§ **Instruction**
A faithful transcription of all the data is required.

────────────────

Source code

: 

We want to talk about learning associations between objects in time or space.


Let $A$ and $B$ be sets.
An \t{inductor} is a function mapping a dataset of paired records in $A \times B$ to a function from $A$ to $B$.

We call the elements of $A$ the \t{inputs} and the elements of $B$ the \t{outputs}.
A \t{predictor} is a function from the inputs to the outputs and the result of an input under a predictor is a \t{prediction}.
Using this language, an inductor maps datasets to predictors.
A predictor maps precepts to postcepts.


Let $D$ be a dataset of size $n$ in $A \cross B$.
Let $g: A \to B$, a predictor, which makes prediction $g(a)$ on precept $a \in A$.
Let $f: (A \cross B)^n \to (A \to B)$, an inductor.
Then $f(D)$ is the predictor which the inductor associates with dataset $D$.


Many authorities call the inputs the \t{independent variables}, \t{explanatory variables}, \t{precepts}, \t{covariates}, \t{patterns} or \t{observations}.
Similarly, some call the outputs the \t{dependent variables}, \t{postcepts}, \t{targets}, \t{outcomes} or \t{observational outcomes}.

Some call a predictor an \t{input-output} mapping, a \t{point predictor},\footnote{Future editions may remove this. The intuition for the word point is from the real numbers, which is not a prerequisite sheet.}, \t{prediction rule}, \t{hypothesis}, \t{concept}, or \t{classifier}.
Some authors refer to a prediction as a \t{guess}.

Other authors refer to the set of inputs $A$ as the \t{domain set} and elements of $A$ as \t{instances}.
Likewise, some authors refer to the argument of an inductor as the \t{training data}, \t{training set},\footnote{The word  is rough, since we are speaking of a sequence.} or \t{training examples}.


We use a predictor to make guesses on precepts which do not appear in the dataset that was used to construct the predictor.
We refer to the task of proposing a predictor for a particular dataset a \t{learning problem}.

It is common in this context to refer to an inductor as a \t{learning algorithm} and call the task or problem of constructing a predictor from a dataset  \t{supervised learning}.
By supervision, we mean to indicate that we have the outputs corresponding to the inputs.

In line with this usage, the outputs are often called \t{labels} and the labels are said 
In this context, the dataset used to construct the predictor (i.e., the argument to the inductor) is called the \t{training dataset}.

────────────────

§ **Response area**
Source code

: 

We want to talk about learning associations between objects in time or space.


Let $A$ and $B$ be sets.
An \t{inductor} is a function mapping a dataset of paired records in $A \times B$ to a function from $A$ to $B$.

We call the elements of $A$ the \t{inputs} and the elements of $B$ the \t{outputs}.
A \t{predictor} is a function from the inputs to the outputs and the result of an input under a predictor is a \t{prediction}.
Using this language, an inductor maps datasets to predictors.
A predictor maps precepts to postcepts.


Let $D$ be a dataset of size $n$ in $A \cross B$.
Let $g: A \to B$, a predictor, which makes prediction $g(a)$ on precept $a \in A$.
Let $f: (A \cross B)^n \to (A \to B)$, an inductor.
Then $f(D)$ is the predictor which the inductor associates with dataset $D$.


Many authorities call the inputs the \t{independent variables}, \t{explanatory variables}, \t{precepts}, \t{covariates}, \t{patterns} or \t{observations}.
Similarly, some call the outputs the \t{dependent variables}, \t{postcepts}, \t{targets}, \t{outcomes} or \t{observational outcomes}.

Some call a predictor an \t{input-output} mapping, a \t{point predictor},\footnote{Future editions may remove this. The intuition for the word point is from the real numbers, which is not a prerequisite sheet.}, \t{prediction rule}, \t{hypothesis}, \t{concept}, or \t{classifier}.
Some authors refer to a prediction as a \t{guess}.

Other authors refer to the set of inputs $A$ as the \t{domain set} and elements of $A$ as \t{instances}.
Likewise, some authors refer to the argument of an inductor as the \t{training data}, \t{training set},\footnote{The word  is rough, since we are speaking of a sequence.} or \t{training examples}.


We use a predictor to make guesses on precepts which do not appear in the dataset that was used to construct the predictor.
We refer to the task of proposing a predictor for a particular dataset a \t{learning problem}.

It is common in this context to refer to an inductor as a \t{learning algorithm} and call the task or problem of constructing a predictor from a dataset  \t{supervised learning}.
By supervision, we mean to indicate that we have the outputs corresponding to the inputs.

In line with this usage, the outputs are often called \t{labels} and the labels are said 
In this context, the dataset used to construct the predictor (i.e., the argument to the inductor) is called the \t{training dataset}.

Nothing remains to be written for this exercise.